Quando gli effetti collaterali sono un problema
Il problema degli effetti collaterali cardiaci delle terapie antitumorali, come emerge dagli studi, sta diventando sempre più consistente anche perché, a causa dell'invecchiamento della popolazione, un numero sempre maggiore di pazienti arriva alla diagnosi di tumore con fattori di rischio cardiovascolari o cardiopatie silenti. Per esempio, le donne con cancro al seno di età superiore ai 50 anni hanno una probabilità più alta di morire per problematiche cardiache collegate ai trattamenti oncologici che di morire per la recidiva del tumore.

Se si è concentrati a eliminare il cancro
«Spesso, mentre si è tutti concentrati a eliminare il cancro, questi problemi non sono purtroppo riconosciuti, o non vengono adeguatamente trattati – sottolinea Maurea – un errore di prospettiva, anche perché la presenza di fattori di rischio cardiovascolari non trattati aumenta il rischio di eventi avversi cardiaci a seguito della chemioterapia o della terapia con farmaci biologici. Fondamentale, inoltre, che il cardiologo che prende in cura il paziente sia continuamente aggiornato sui farmaci oncologici utilizzati e sulle loro interazioni con i farmaci cardiologici con cui trattare il paziente».

Risorse insufficienti per prevenire il rischio
Inoltre, rimarcano gli esperti, le tecniche ecocardiografiche, attualmente diffuse nella maggior parte degli ospedali e sul territorio, non sempre sono sufficienti a diagnosticare precocemente il danno cardiaco, laddove invece il paziente dovrebbe essere seguito dal team cardio oncologico durante il corso della malattia, e se ha assunto determinati farmaci anche per anni dopo la fine della chemioterapia. Questa 'regola' entra a buon diritto nel decalogo della prevenzione cardioncologica ideale, che verrà presentato ai due convegni: dieci semplici raccomandazioni che incrementano le possibilità di successo della cura e al tempo stesso sono 'salvasalute' perché consentono di ridurre le recidive e gli effetti avversi delle terapie, permettendo ai tanti che sconfiggono il tumore di rimanere sani e forti.

Il ruolo della dieta
«Sappiamo per esempio che una corretta alimentazione è fondamentale per contrastare gli effetti cardiotossici di chemioterapia e cure biologiche – ricorda De Laurentiis – L'alimentazione migliora la prognosi e le regole per una dieta antitumorale sono poche: bisogna limitare o abolire carne rossa, zuccheri e dolci, ma senza restrizioni particolari su tutte le altre classi di alimenti. I tanto demonizzati latticini, poi, non devono essere eliminati del tutto né è necessario diventare vegani: non esiste nessuna prova scientifica chiara di eventuali vantaggi, in più si tratta di un regime alimentare difficile da seguire con costanza e anche complicato da gestire perché sia equilibrato in termini di nutrienti necessari».

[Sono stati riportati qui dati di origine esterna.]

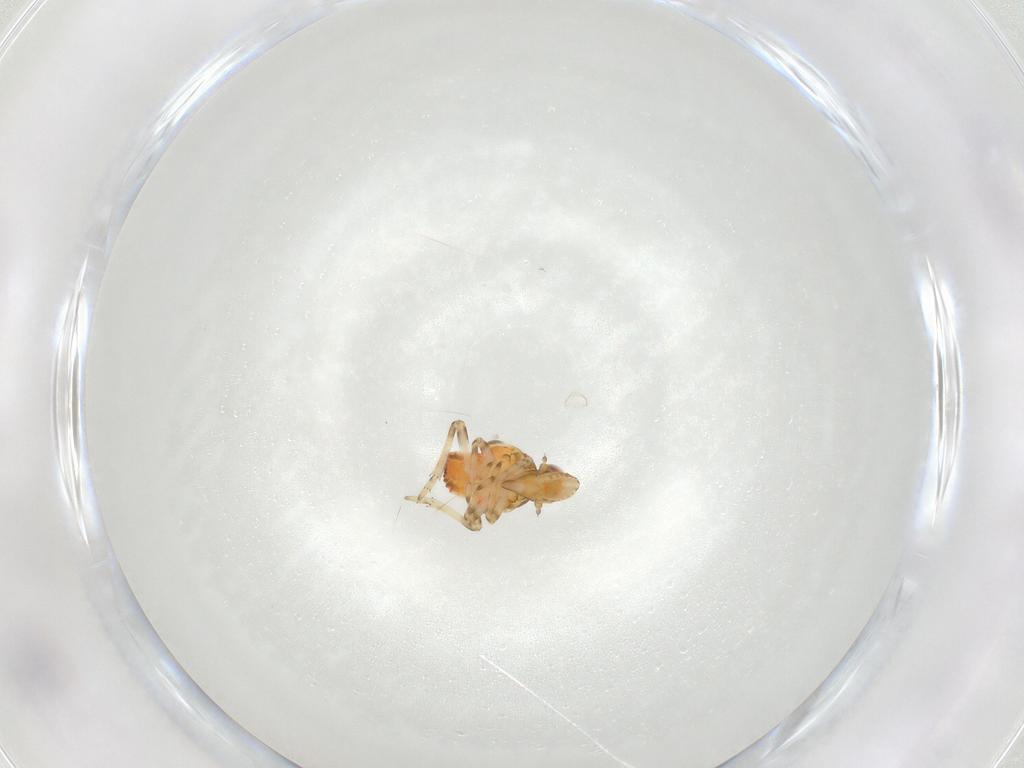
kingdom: Animalia
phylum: Arthropoda
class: Insecta
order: Hemiptera
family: Tropiduchidae
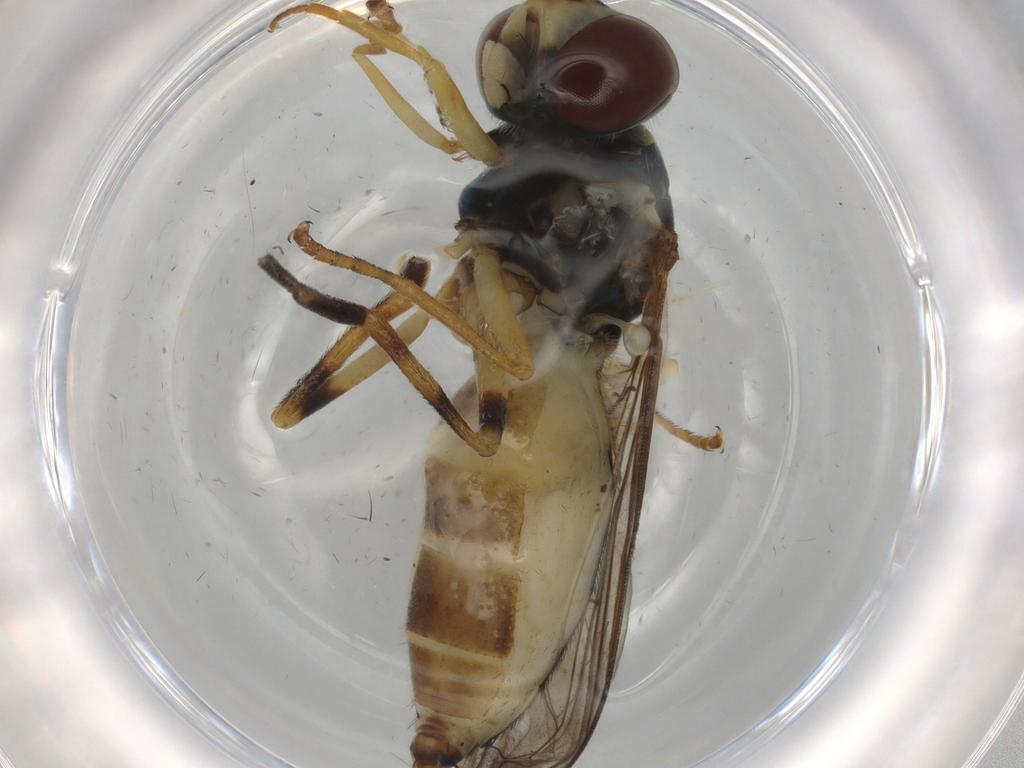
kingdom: Animalia
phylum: Arthropoda
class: Insecta
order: Diptera
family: Syrphidae
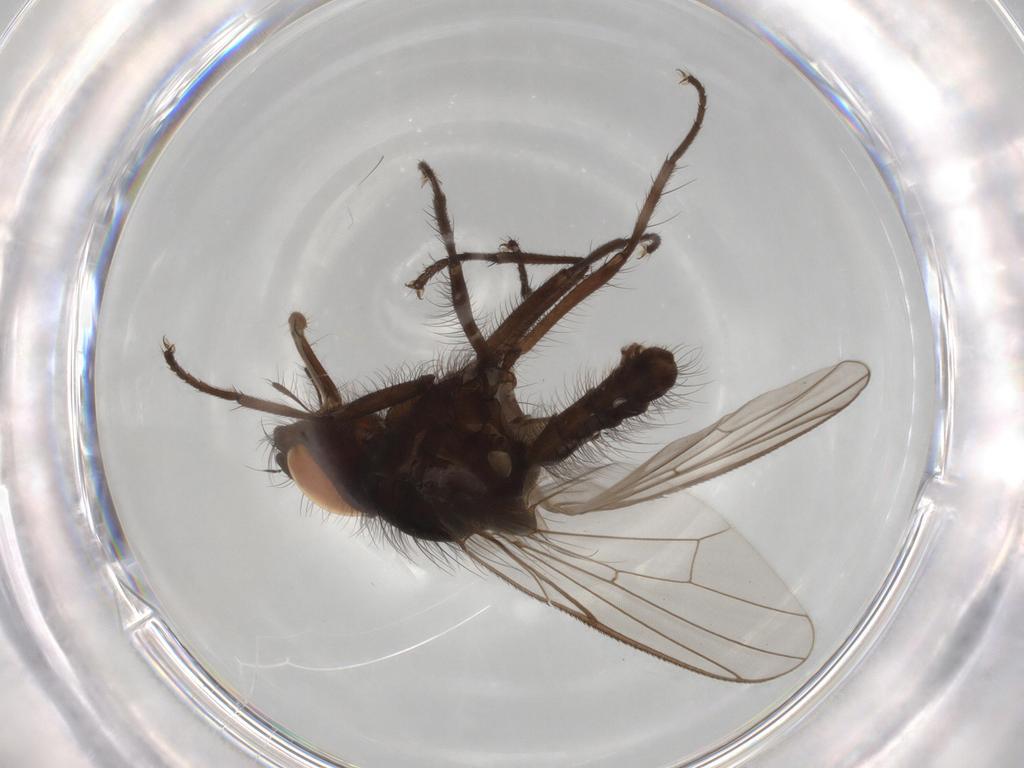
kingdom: Animalia
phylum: Arthropoda
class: Insecta
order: Diptera
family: Anthomyiidae
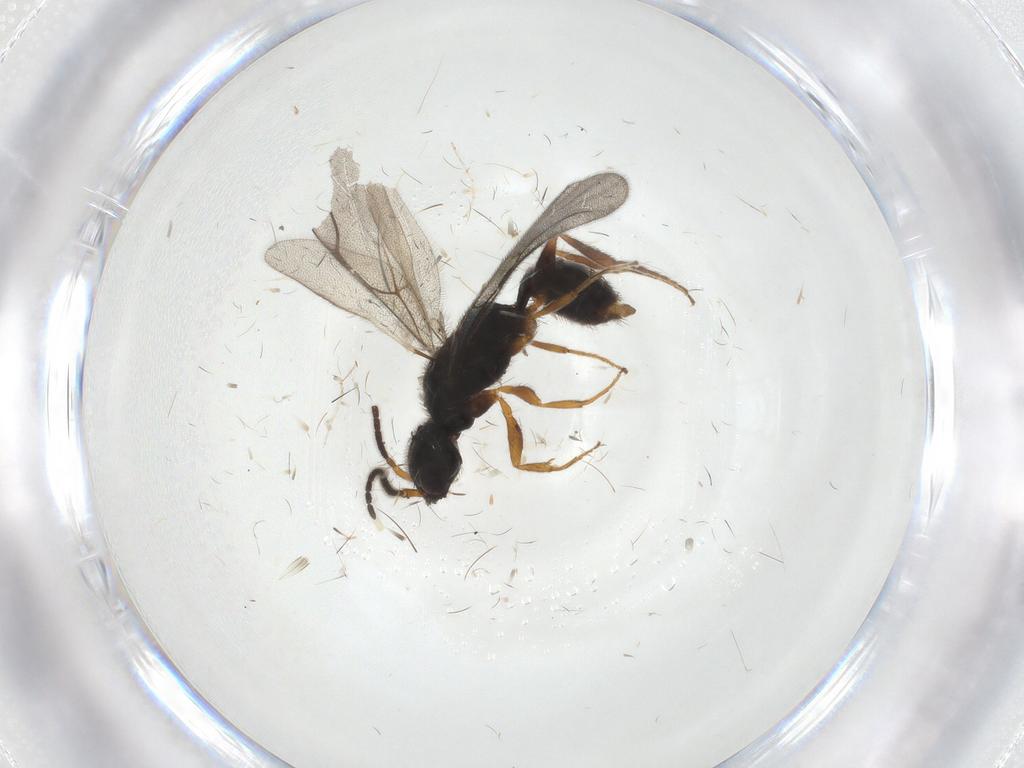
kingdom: Animalia
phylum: Arthropoda
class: Insecta
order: Hymenoptera
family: Bethylidae
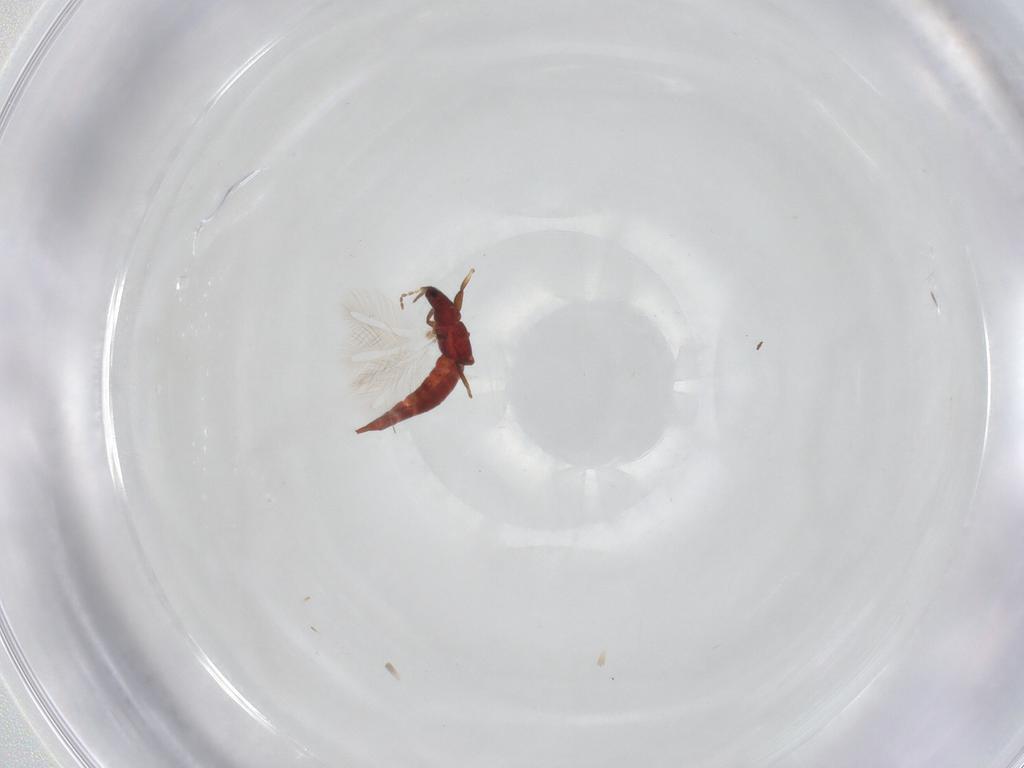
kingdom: Animalia
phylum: Arthropoda
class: Insecta
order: Thysanoptera
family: Phlaeothripidae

Anche l'attività fisica gioca un ruolo fondamentale
«Nel caso delle donne con carcinoma mammario, per esempio, l'attività fisica è talmente efficace da poter essere considerata una vera e propria cura, al pari di chemio e ormonoterapia, oltre che essere preventiva sullo sviluppo di tumori – conclude De Laurentiis – Durante il congresso saranno, infatti, evidenziati gli effetti preventivi del training ad alta intensità nelle donne a rischio elevato di cancro al seno».

L'importanza della ricerca
Tutto questo non può prescindere da un grande sforzo organizzativo e di ricerca preclinica e traslazionale, come sottolineano il direttore generale Attilio Bianchi e il direttore scientifico Gerardo Botti. «Il Pascale è già ad ottimi livelli e dispone di un laboratorio avanzato di ricerca preclinica cardioncologica con cui studiamo gli effetti cardiotossici dei farmaci e le possibilità di cardioprotezione, sfruttando un modello che, partendo dall'analisi in vitro su cardiomiociti, passa all'analisi in vivo con metodiche ecocardiografiche avanzate (analisi dello strain ecc.), per poi passare all'analisi isto-patologica. Tale attività di ricerca ha prodotto negli ultimi anni importanti lavori su riviste impattate. È anche intenzione della Direzione Scientifica potenziare il numero degli studi clinici sulla cardiotossicità, ma principalmente per la ricerca nel campo della cardioprotezione in oncologia».